The required output is the line that contains "left hip: (49, 292)" and every line after it, each written out exactly, up to the end of the entries.

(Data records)
......
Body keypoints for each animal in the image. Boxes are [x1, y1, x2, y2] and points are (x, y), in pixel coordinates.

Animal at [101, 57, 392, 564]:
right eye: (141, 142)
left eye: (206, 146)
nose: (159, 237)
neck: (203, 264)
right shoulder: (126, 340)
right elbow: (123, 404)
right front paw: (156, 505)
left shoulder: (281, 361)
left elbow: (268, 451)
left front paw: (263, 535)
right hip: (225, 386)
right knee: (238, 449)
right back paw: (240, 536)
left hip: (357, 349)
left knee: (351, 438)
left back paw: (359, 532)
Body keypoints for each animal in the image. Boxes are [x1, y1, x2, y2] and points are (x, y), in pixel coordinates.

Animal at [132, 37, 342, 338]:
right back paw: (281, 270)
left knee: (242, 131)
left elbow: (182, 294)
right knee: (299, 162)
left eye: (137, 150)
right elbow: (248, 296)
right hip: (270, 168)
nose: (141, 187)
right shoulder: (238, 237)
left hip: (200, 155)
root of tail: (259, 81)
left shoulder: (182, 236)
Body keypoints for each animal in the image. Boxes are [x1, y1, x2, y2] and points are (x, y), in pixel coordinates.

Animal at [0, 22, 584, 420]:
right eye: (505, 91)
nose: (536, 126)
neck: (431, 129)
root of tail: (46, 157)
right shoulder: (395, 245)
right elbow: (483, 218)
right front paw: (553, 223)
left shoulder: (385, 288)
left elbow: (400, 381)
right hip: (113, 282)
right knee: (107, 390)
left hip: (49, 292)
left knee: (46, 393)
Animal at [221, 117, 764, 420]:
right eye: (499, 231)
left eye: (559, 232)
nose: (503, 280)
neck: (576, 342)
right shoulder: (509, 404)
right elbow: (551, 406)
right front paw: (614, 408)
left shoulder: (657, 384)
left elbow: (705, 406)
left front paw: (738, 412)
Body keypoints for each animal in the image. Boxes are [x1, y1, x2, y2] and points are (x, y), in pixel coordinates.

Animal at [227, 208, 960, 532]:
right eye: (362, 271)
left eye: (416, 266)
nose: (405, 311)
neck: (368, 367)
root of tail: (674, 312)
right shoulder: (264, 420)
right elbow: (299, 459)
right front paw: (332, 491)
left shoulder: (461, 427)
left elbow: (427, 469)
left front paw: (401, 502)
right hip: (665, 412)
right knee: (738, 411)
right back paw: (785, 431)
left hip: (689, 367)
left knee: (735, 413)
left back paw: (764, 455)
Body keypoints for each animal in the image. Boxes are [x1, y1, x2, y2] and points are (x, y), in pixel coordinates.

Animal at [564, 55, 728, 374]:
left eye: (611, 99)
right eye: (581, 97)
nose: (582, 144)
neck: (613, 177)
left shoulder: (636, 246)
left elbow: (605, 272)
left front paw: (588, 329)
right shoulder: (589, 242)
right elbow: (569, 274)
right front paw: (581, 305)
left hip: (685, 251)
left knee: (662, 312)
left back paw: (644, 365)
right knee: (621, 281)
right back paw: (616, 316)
......
Answer box -
left hip: (49, 292)
left knee: (46, 393)
Animal at [221, 117, 764, 420]:
right eye: (499, 231)
left eye: (559, 232)
nose: (503, 280)
neck: (576, 342)
right shoulder: (509, 404)
right elbow: (551, 406)
right front paw: (614, 408)
left shoulder: (657, 384)
left elbow: (705, 406)
left front paw: (738, 412)
Body keypoints for each animal in the image. Boxes are [x1, y1, x2, y2] and points are (x, y), in pixel coordinates.

Animal at [227, 208, 960, 532]:
right eye: (362, 271)
left eye: (416, 266)
nose: (405, 311)
neck: (368, 367)
root of tail: (674, 312)
right shoulder: (264, 420)
right elbow: (299, 459)
right front paw: (332, 491)
left shoulder: (461, 427)
left elbow: (427, 469)
left front paw: (401, 502)
right hip: (665, 412)
right knee: (738, 411)
right back paw: (785, 431)
left hip: (689, 367)
left knee: (735, 413)
left back paw: (764, 455)
Body keypoints for each animal in the image. Boxes are [x1, y1, x2, y2] and points are (x, y), in pixel coordinates.

Animal at [564, 55, 728, 374]:
left eye: (611, 99)
right eye: (581, 97)
nose: (582, 144)
neck: (613, 177)
left shoulder: (636, 246)
left elbow: (605, 272)
left front paw: (588, 329)
right shoulder: (589, 242)
right elbow: (569, 274)
right front paw: (581, 305)
left hip: (685, 251)
left knee: (662, 312)
left back paw: (644, 365)
right knee: (621, 281)
right back paw: (616, 316)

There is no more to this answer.